**WHAT TO DO**. Could you retype every line of the data underneath without altering anything?
= Beginning of Section =
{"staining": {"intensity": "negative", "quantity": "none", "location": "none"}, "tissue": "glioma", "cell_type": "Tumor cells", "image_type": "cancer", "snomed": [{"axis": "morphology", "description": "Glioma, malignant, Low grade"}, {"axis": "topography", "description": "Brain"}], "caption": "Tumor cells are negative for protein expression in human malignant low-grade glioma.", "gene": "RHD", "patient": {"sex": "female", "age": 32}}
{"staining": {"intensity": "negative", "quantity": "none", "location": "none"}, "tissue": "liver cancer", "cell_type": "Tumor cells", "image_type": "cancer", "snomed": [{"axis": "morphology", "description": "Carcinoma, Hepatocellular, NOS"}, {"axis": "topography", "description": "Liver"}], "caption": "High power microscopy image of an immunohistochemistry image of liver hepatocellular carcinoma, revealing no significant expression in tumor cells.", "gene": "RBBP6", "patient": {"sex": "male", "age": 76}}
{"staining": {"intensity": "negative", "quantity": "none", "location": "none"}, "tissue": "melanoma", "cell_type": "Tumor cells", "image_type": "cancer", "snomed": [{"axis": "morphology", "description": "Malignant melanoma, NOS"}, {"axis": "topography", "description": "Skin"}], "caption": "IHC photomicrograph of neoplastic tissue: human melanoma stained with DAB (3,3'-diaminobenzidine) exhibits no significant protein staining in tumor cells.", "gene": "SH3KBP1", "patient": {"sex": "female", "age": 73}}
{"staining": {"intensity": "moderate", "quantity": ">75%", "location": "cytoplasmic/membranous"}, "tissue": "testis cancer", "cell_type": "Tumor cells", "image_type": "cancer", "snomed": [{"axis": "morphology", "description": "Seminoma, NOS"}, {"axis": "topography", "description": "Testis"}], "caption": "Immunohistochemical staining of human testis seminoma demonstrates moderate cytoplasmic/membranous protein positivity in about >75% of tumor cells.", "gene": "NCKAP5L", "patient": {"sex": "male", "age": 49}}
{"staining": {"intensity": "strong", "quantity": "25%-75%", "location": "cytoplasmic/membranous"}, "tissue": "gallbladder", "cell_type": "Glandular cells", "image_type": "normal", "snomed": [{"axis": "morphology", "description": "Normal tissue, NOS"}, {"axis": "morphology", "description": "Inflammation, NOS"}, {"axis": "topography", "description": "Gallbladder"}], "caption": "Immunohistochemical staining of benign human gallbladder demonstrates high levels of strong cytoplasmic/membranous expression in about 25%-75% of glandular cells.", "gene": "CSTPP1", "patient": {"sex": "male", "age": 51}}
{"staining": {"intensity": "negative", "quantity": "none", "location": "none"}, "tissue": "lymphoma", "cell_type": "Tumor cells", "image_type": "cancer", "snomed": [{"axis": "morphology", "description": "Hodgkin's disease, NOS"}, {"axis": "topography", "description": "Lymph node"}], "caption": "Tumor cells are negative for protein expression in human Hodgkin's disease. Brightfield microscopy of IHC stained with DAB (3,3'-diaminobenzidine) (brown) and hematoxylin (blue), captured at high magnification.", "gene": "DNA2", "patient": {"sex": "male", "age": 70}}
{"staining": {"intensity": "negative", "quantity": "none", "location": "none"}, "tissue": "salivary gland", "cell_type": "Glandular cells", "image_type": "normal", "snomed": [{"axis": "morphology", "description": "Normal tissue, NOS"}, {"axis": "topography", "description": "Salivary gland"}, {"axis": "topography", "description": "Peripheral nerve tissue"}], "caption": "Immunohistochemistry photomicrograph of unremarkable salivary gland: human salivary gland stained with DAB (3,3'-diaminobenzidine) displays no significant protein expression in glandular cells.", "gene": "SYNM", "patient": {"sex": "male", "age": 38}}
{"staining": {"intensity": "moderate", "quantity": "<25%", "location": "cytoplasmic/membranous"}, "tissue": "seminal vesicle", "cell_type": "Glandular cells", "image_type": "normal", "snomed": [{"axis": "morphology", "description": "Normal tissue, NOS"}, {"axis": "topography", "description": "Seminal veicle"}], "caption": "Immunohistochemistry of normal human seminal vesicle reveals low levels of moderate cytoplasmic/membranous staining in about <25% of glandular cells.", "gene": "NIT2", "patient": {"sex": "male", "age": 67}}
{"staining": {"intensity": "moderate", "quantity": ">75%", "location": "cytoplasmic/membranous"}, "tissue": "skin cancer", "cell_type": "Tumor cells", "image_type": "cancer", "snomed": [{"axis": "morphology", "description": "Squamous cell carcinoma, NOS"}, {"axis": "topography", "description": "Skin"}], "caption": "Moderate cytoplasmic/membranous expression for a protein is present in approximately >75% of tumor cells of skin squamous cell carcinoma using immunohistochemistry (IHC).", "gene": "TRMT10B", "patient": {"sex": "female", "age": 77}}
= End of Section =
**YOUR SOLUTION**.
{"staining": {"intensity": "negative", "quantity": "none", "location": "none"}, "tissue": "glioma", "cell_type": "Tumor cells", "image_type": "cancer", "snomed": [{"axis": "morphology", "description": "Glioma, malignant, Low grade"}, {"axis": "topography", "description": "Brain"}], "caption": "Tumor cells are negative for protein expression in human malignant low-grade glioma.", "gene": "RHD", "patient": {"sex": "female", "age": 32}}
{"staining": {"intensity": "negative", "quantity": "none", "location": "none"}, "tissue": "liver cancer", "cell_type": "Tumor cells", "image_type": "cancer", "snomed": [{"axis": "morphology", "description": "Carcinoma, Hepatocellular, NOS"}, {"axis": "topography", "description": "Liver"}], "caption": "High power microscopy image of an immunohistochemistry image of liver hepatocellular carcinoma, revealing no significant expression in tumor cells.", "gene": "RBBP6", "patient": {"sex": "male", "age": 76}}
{"staining": {"intensity": "negative", "quantity": "none", "location": "none"}, "tissue": "melanoma", "cell_type": "Tumor cells", "image_type": "cancer", "snomed": [{"axis": "morphology", "description": "Malignant melanoma, NOS"}, {"axis": "topography", "description": "Skin"}], "caption": "IHC photomicrograph of neoplastic tissue: human melanoma stained with DAB (3,3'-diaminobenzidine) exhibits no significant protein staining in tumor cells.", "gene": "SH3KBP1", "patient": {"sex": "female", "age": 73}}
{"staining": {"intensity": "moderate", "quantity": ">75%", "location": "cytoplasmic/membranous"}, "tissue": "testis cancer", "cell_type": "Tumor cells", "image_type": "cancer", "snomed": [{"axis": "morphology", "description": "Seminoma, NOS"}, {"axis": "topography", "description": "Testis"}], "caption": "Immunohistochemical staining of human testis seminoma demonstrates moderate cytoplasmic/membranous protein positivity in about >75% of tumor cells.", "gene": "NCKAP5L", "patient": {"sex": "male", "age": 49}}
{"staining": {"intensity": "strong", "quantity": "25%-75%", "location": "cytoplasmic/membranous"}, "tissue": "gallbladder", "cell_type": "Glandular cells", "image_type": "normal", "snomed": [{"axis": "morphology", "description": "Normal tissue, NOS"}, {"axis": "morphology", "description": "Inflammation, NOS"}, {"axis": "topography", "description": "Gallbladder"}], "caption": "Immunohistochemical staining of benign human gallbladder demonstrates high levels of strong cytoplasmic/membranous expression in about 25%-75% of glandular cells.", "gene": "CSTPP1", "patient": {"sex": "male", "age": 51}}
{"staining": {"intensity": "negative", "quantity": "none", "location": "none"}, "tissue": "lymphoma", "cell_type": "Tumor cells", "image_type": "cancer", "snomed": [{"axis": "morphology", "description": "Hodgkin's disease, NOS"}, {"axis": "topography", "description": "Lymph node"}], "caption": "Tumor cells are negative for protein expression in human Hodgkin's disease. Brightfield microscopy of IHC stained with DAB (3,3'-diaminobenzidine) (brown) and hematoxylin (blue), captured at high magnification.", "gene": "DNA2", "patient": {"sex": "male", "age": 70}}
{"staining": {"intensity": "negative", "quantity": "none", "location": "none"}, "tissue": "salivary gland", "cell_type": "Glandular cells", "image_type": "normal", "snomed": [{"axis": "morphology", "description": "Normal tissue, NOS"}, {"axis": "topography", "description": "Salivary gland"}, {"axis": "topography", "description": "Peripheral nerve tissue"}], "caption": "Immunohistochemistry photomicrograph of unremarkable salivary gland: human salivary gland stained with DAB (3,3'-diaminobenzidine) displays no significant protein expression in glandular cells.", "gene": "SYNM", "patient": {"sex": "male", "age": 38}}
{"staining": {"intensity": "moderate", "quantity": "<25%", "location": "cytoplasmic/membranous"}, "tissue": "seminal vesicle", "cell_type": "Glandular cells", "image_type": "normal", "snomed": [{"axis": "morphology", "description": "Normal tissue, NOS"}, {"axis": "topography", "description": "Seminal veicle"}], "caption": "Immunohistochemistry of normal human seminal vesicle reveals low levels of moderate cytoplasmic/membranous staining in about <25% of glandular cells.", "gene": "NIT2", "patient": {"sex": "male", "age": 67}}
{"staining": {"intensity": "moderate", "quantity": ">75%", "location": "cytoplasmic/membranous"}, "tissue": "skin cancer", "cell_type": "Tumor cells", "image_type": "cancer", "snomed": [{"axis": "morphology", "description": "Squamous cell carcinoma, NOS"}, {"axis": "topography", "description": "Skin"}], "caption": "Moderate cytoplasmic/membranous expression for a protein is present in approximately >75% of tumor cells of skin squamous cell carcinoma using immunohistochemistry (IHC).", "gene": "TRMT10B", "patient": {"sex": "female", "age": 77}}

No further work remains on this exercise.